## TASK ITEM
Without changing a single character, copy every record below.
** SOURCE MATERIAL follows **
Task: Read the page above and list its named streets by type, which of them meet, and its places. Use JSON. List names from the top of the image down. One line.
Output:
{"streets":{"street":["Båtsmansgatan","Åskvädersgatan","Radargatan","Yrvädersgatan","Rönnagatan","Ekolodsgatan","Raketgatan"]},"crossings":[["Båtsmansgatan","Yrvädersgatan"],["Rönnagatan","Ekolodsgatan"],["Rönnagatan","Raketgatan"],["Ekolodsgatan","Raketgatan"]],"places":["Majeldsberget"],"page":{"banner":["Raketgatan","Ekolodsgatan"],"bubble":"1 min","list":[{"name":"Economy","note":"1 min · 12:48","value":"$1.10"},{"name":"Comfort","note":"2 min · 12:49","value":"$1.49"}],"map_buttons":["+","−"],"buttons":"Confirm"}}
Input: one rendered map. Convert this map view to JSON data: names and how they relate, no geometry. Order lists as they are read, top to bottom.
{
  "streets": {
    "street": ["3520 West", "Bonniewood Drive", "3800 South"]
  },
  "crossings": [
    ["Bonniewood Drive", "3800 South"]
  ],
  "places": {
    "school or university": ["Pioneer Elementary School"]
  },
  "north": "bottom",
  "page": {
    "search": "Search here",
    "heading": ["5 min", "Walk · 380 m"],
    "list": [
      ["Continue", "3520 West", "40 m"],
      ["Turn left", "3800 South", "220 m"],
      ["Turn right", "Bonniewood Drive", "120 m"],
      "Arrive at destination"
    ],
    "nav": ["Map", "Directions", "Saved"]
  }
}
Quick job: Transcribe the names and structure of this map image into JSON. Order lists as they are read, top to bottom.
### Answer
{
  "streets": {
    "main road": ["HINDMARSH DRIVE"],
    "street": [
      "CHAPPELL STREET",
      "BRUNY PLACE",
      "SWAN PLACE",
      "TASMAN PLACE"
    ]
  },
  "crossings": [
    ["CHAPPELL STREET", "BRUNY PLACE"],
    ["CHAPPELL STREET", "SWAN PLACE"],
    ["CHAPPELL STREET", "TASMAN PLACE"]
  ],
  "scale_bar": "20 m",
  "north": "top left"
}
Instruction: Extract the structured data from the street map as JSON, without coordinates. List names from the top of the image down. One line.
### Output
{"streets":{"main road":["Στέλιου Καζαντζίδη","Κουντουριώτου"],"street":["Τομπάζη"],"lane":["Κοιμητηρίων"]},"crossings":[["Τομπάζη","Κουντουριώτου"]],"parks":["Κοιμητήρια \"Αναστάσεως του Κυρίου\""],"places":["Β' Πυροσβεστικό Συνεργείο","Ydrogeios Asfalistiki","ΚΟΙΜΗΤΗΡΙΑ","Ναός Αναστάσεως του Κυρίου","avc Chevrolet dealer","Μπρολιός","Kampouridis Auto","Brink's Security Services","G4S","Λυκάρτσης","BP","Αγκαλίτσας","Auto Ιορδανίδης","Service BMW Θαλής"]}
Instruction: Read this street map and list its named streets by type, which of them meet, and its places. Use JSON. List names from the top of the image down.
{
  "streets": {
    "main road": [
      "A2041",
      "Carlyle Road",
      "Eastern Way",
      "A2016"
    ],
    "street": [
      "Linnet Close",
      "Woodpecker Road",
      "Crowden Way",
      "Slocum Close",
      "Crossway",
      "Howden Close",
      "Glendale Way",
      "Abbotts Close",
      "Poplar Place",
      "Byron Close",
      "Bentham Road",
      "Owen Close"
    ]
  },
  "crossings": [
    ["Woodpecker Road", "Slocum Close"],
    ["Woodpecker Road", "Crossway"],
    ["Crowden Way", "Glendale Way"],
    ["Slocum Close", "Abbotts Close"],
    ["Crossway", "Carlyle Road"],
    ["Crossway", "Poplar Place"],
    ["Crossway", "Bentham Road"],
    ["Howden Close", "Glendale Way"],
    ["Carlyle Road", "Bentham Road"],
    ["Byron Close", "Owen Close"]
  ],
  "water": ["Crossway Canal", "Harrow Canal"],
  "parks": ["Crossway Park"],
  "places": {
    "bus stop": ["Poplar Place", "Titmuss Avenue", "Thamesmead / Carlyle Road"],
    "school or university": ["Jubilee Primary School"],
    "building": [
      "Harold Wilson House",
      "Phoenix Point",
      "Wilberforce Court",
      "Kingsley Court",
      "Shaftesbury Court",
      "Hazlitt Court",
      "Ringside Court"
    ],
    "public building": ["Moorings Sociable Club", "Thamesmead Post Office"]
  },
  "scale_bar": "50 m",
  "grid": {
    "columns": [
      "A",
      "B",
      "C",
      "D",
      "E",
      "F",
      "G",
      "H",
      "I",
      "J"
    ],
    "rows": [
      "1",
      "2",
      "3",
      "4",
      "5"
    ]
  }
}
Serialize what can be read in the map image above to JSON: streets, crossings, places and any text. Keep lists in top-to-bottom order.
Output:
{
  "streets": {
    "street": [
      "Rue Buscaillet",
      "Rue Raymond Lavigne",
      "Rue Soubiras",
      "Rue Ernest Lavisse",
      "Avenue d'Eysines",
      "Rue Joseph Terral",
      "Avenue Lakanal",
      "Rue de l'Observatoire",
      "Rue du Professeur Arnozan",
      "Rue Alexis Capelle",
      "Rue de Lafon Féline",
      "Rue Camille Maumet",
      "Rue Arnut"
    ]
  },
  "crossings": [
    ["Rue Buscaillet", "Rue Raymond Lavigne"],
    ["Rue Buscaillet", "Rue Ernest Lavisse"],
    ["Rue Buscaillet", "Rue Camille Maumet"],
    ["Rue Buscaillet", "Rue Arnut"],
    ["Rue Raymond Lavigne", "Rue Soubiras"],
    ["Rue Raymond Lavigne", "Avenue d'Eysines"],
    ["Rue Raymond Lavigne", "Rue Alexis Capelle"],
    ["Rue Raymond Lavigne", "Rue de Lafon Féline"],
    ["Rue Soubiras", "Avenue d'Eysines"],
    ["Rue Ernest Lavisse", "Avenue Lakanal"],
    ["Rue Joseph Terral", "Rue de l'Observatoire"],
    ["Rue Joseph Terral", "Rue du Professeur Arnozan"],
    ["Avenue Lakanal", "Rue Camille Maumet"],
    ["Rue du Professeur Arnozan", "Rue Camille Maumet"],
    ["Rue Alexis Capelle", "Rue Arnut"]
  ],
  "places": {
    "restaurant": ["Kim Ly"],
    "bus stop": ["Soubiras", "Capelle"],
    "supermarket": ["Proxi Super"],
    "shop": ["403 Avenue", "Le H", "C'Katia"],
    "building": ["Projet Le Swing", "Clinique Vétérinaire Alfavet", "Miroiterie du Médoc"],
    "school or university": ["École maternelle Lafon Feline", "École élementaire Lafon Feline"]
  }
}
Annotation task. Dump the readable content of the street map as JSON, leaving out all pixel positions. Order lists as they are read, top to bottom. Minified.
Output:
** End of SOURCE MATERIAL **
## RESPONSE FOR THIS EXERCISE
Task: Read the page above and list its named streets by type, which of them meet, and its places. Use JSON. List names from the top of the image down. One line.
Output:
{"streets":{"street":["Båtsmansgatan","Åskvädersgatan","Radargatan","Yrvädersgatan","Rönnagatan","Ekolodsgatan","Raketgatan"]},"crossings":[["Båtsmansgatan","Yrvädersgatan"],["Rönnagatan","Ekolodsgatan"],["Rönnagatan","Raketgatan"],["Ekolodsgatan","Raketgatan"]],"places":["Majeldsberget"],"page":{"banner":["Raketgatan","Ekolodsgatan"],"bubble":"1 min","list":[{"name":"Economy","note":"1 min · 12:48","value":"$1.10"},{"name":"Comfort","note":"2 min · 12:49","value":"$1.49"}],"map_buttons":["+","−"],"buttons":"Confirm"}}
Input: one rendered map. Convert this map view to JSON data: names and how they relate, no geometry. Order lists as they are read, top to bottom.
{
  "streets": {
    "street": ["3520 West", "Bonniewood Drive", "3800 South"]
  },
  "crossings": [
    ["Bonniewood Drive", "3800 South"]
  ],
  "places": {
    "school or university": ["Pioneer Elementary School"]
  },
  "north": "bottom",
  "page": {
    "search": "Search here",
    "heading": ["5 min", "Walk · 380 m"],
    "list": [
      ["Continue", "3520 West", "40 m"],
      ["Turn left", "3800 South", "220 m"],
      ["Turn right", "Bonniewood Drive", "120 m"],
      "Arrive at destination"
    ],
    "nav": ["Map", "Directions", "Saved"]
  }
}
Quick job: Transcribe the names and structure of this map image into JSON. Order lists as they are read, top to bottom.
### Answer
{
  "streets": {
    "main road": ["HINDMARSH DRIVE"],
    "street": [
      "CHAPPELL STREET",
      "BRUNY PLACE",
      "SWAN PLACE",
      "TASMAN PLACE"
    ]
  },
  "crossings": [
    ["CHAPPELL STREET", "BRUNY PLACE"],
    ["CHAPPELL STREET", "SWAN PLACE"],
    ["CHAPPELL STREET", "TASMAN PLACE"]
  ],
  "scale_bar": "20 m",
  "north": "top left"
}
Instruction: Extract the structured data from the street map as JSON, without coordinates. List names from the top of the image down. One line.
### Output
{"streets":{"main road":["Στέλιου Καζαντζίδη","Κουντουριώτου"],"street":["Τομπάζη"],"lane":["Κοιμητηρίων"]},"crossings":[["Τομπάζη","Κουντουριώτου"]],"parks":["Κοιμητήρια \"Αναστάσεως του Κυρίου\""],"places":["Β' Πυροσβεστικό Συνεργείο","Ydrogeios Asfalistiki","ΚΟΙΜΗΤΗΡΙΑ","Ναός Αναστάσεως του Κυρίου","avc Chevrolet dealer","Μπρολιός","Kampouridis Auto","Brink's Security Services","G4S","Λυκάρτσης","BP","Αγκαλίτσας","Auto Ιορδανίδης","Service BMW Θαλής"]}
Instruction: Read this street map and list its named streets by type, which of them meet, and its places. Use JSON. List names from the top of the image down.
{
  "streets": {
    "main road": [
      "A2041",
      "Carlyle Road",
      "Eastern Way",
      "A2016"
    ],
    "street": [
      "Linnet Close",
      "Woodpecker Road",
      "Crowden Way",
      "Slocum Close",
      "Crossway",
      "Howden Close",
      "Glendale Way",
      "Abbotts Close",
      "Poplar Place",
      "Byron Close",
      "Bentham Road",
      "Owen Close"
    ]
  },
  "crossings": [
    ["Woodpecker Road", "Slocum Close"],
    ["Woodpecker Road", "Crossway"],
    ["Crowden Way", "Glendale Way"],
    ["Slocum Close", "Abbotts Close"],
    ["Crossway", "Carlyle Road"],
    ["Crossway", "Poplar Place"],
    ["Crossway", "Bentham Road"],
    ["Howden Close", "Glendale Way"],
    ["Carlyle Road", "Bentham Road"],
    ["Byron Close", "Owen Close"]
  ],
  "water": ["Crossway Canal", "Harrow Canal"],
  "parks": ["Crossway Park"],
  "places": {
    "bus stop": ["Poplar Place", "Titmuss Avenue", "Thamesmead / Carlyle Road"],
    "school or university": ["Jubilee Primary School"],
    "building": [
      "Harold Wilson House",
      "Phoenix Point",
      "Wilberforce Court",
      "Kingsley Court",
      "Shaftesbury Court",
      "Hazlitt Court",
      "Ringside Court"
    ],
    "public building": ["Moorings Sociable Club", "Thamesmead Post Office"]
  },
  "scale_bar": "50 m",
  "grid": {
    "columns": [
      "A",
      "B",
      "C",
      "D",
      "E",
      "F",
      "G",
      "H",
      "I",
      "J"
    ],
    "rows": [
      "1",
      "2",
      "3",
      "4",
      "5"
    ]
  }
}
Serialize what can be read in the map image above to JSON: streets, crossings, places and any text. Keep lists in top-to-bottom order.
Output:
{
  "streets": {
    "street": [
      "Rue Buscaillet",
      "Rue Raymond Lavigne",
      "Rue Soubiras",
      "Rue Ernest Lavisse",
      "Avenue d'Eysines",
      "Rue Joseph Terral",
      "Avenue Lakanal",
      "Rue de l'Observatoire",
      "Rue du Professeur Arnozan",
      "Rue Alexis Capelle",
      "Rue de Lafon Féline",
      "Rue Camille Maumet",
      "Rue Arnut"
    ]
  },
  "crossings": [
    ["Rue Buscaillet", "Rue Raymond Lavigne"],
    ["Rue Buscaillet", "Rue Ernest Lavisse"],
    ["Rue Buscaillet", "Rue Camille Maumet"],
    ["Rue Buscaillet", "Rue Arnut"],
    ["Rue Raymond Lavigne", "Rue Soubiras"],
    ["Rue Raymond Lavigne", "Avenue d'Eysines"],
    ["Rue Raymond Lavigne", "Rue Alexis Capelle"],
    ["Rue Raymond Lavigne", "Rue de Lafon Féline"],
    ["Rue Soubiras", "Avenue d'Eysines"],
    ["Rue Ernest Lavisse", "Avenue Lakanal"],
    ["Rue Joseph Terral", "Rue de l'Observatoire"],
    ["Rue Joseph Terral", "Rue du Professeur Arnozan"],
    ["Avenue Lakanal", "Rue Camille Maumet"],
    ["Rue du Professeur Arnozan", "Rue Camille Maumet"],
    ["Rue Alexis Capelle", "Rue Arnut"]
  ],
  "places": {
    "restaurant": ["Kim Ly"],
    "bus stop": ["Soubiras", "Capelle"],
    "supermarket": ["Proxi Super"],
    "shop": ["403 Avenue", "Le H", "C'Katia"],
    "building": ["Projet Le Swing", "Clinique Vétérinaire Alfavet", "Miroiterie du Médoc"],
    "school or university": ["École maternelle Lafon Feline", "École élementaire Lafon Feline"]
  }
}
Annotation task. Dump the readable content of the street map as JSON, leaving out all pixel positions. Order lists as they are read, top to bottom. Minified.
Output:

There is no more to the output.